In general, the major threat to corals is global climate change, in particular, temperature extremes leading to bleaching and increased susceptibility to disease, increased severity of ENSO events and storms, and ocean acidification.

Coral disease has emerged as a serious threat to coral reefs worldwide with increases in numbers of diseases, coral species affected, and geographic extent (Ward et al. 2004, Sutherland et al. 2004, Sokolow et al. 2009). Outbreaks of coral diseases have damaged coral reefs worldwide with the most widespread, virulent, and longest running coral disease outbreak currently occurring on the Florida Reef Tract and throughout the Caribbean. The disease, stony coral tissue loss disease, has been ongoing since 2014 (Precht et al. 2016) and has devastated affected reefs along Florida (Walton et al. 2018, Williams et al. 2021) and throughout the Caribbean (Alvarez-Filip et al. 2019, Kramer et al. 2019).

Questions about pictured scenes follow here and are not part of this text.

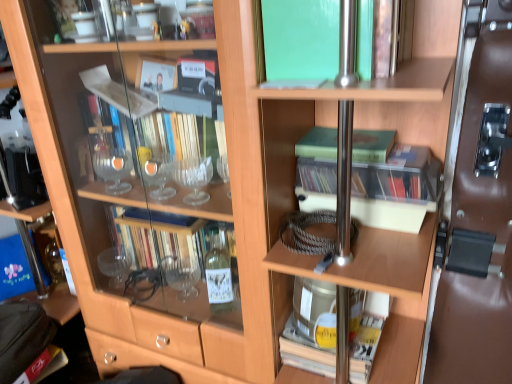
At what (x,y) coordinates should I click in order to perform the action: click on green matte book at upper center, the 1th book from the top. Please return your answer as a coordinate pair (x, y). Looking at the image, I should click on (301, 38).

What is the approximate height of brown leather door at right?

1.14 meters.

Measure the distance between point (4, 342) and camera.

They are 1.12 meters apart.

The width and height of the screenshot is (512, 384). Describe the element at coordinates (311, 328) in the screenshot. I see `metallic silver book at center, which appears as the fifth book when viewed from the top` at that location.

At what (x,y) coordinates should I click in order to perform the action: click on clear plastic case at center, the fourth book in the top-to-bottom sequence. Please return your answer as a coordinate pair (x, y). Looking at the image, I should click on (392, 182).

This screenshot has width=512, height=384. Identify the location of green matte book at upper center, the 1th book from the top. (301, 38).

Considering the relative positions of brown leather door at right and translucent plastic case at center, which ranks as the 3th book in bottom-to-top order, in the image provided, is brown leather door at right to the left of translucent plastic case at center, which ranks as the 3th book in bottom-to-top order, from the viewer's perspective?

No.

From the image's perspective, which is below, brown leather door at right or translucent plastic case at center, which appears as the 3th book when viewed from the top?

brown leather door at right is shown below in the image.

Which of these two, brown leather door at right or translucent plastic case at center, which appears as the 3th book when viewed from the top, is wider?

Wider between the two is translucent plastic case at center, which appears as the 3th book when viewed from the top.

In the scene shown: From their relative heights in the image, would you say brown leather door at right is taller or shorter than translucent plastic case at center, which ranks as the 3th book in bottom-to-top order?

In the image, brown leather door at right appears to be taller than translucent plastic case at center, which ranks as the 3th book in bottom-to-top order.

Which object is positioned more to the right, brown leather door at right or leather handbag at lower left?

From the viewer's perspective, brown leather door at right appears more on the right side.

From a real-world perspective, who is located lower, brown leather door at right or leather handbag at lower left?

Numerous disease outbreaks have also occurred in the Indo-Pacific (Willis et al. 2004, Aeby et al. 2011; 2016), Indian Ocean (Raj et al. 2016) and Persian Gulf (Howells et al. 2020). Escalating anthropogenic stressors combined with the threats associated with global climate change of increases in coral disease, frequency and duration of coral bleaching and ocean acidification place coral reefs in the Indo-Pacific at high risk of collapse.

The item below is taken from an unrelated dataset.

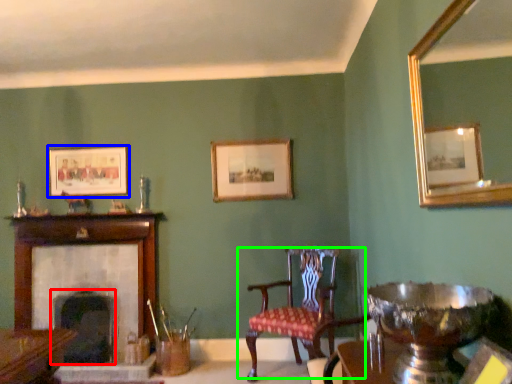
Question: Based on their relative distances, which object is farther from fireplace (highlighted by a red box)? Choose from picture frame (highlighted by a blue box) and chair (highlighted by a green box).

Choices:
 (A) picture frame
 (B) chair

Answer: (B)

Localized threats to corals include fisheries, human development (industry, settlement, tourism, and transportation), changes in native species dynamics (competitors, predators, pathogens and parasites), invasive species (competitors, predators, pathogens and parasites), dynamite fishing, chemical fishing, pollution from agriculture and industry, domestic pollution, sedimentation, and human recreation and tourism activities. The severity of these combined threats to the global population of each individual species is not known.

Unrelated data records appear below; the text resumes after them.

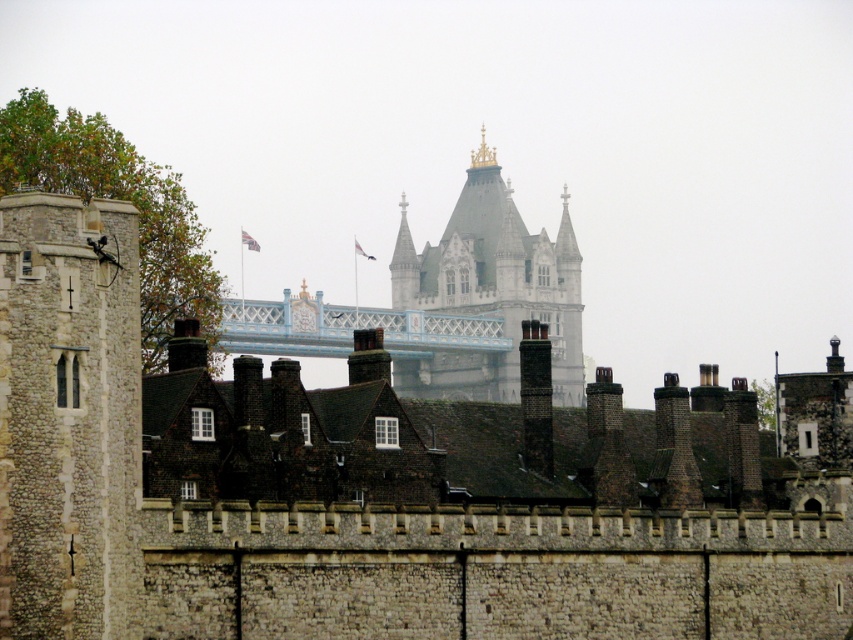
Can you confirm if white stone tower at center is wider than light blue painted metal bridge at center?

No, white stone tower at center is not wider than light blue painted metal bridge at center.

Who is positioned more to the left, white stone tower at center or light blue painted metal bridge at center?

light blue painted metal bridge at center is more to the left.

Between point (529, 244) and point (241, 336), which one is positioned in front?

Point (241, 336)

At what (x,y) coordinates should I click in order to perform the action: click on white stone tower at center. Please return your answer as a coordinate pair (x, y). The height and width of the screenshot is (640, 853). Looking at the image, I should click on (490, 291).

This species is moderately traded for aquaria, with 1,000-10,000 pieces being collected from the wild and exported annually between 2010-2020 (CITES 2021).

All stony corals (Order: Scleractinia) are listed on CITES Appendix II, and under Annex B of the European Union Wildlife Trade Regulations. Moreover, several countries (e.g., India, Israel, Jordan, Djibouti, Fiji and the Philippines) at various stages have banned either the trade or the export of CITES II listed species, which includes all stony corals. Other countries such as Indonesia, trade maricultured corals, with quotas, production limit and regulations in place to ensure the trade is sustainable. Having timely access to national-level trade data from CITES is valuable for monitoring trends for this species. Consideration of the suitability of species for aquaria should also be included as part of fisheries management, and population surveys should be carried out to monitor the effects of harvesting alongside other population trends.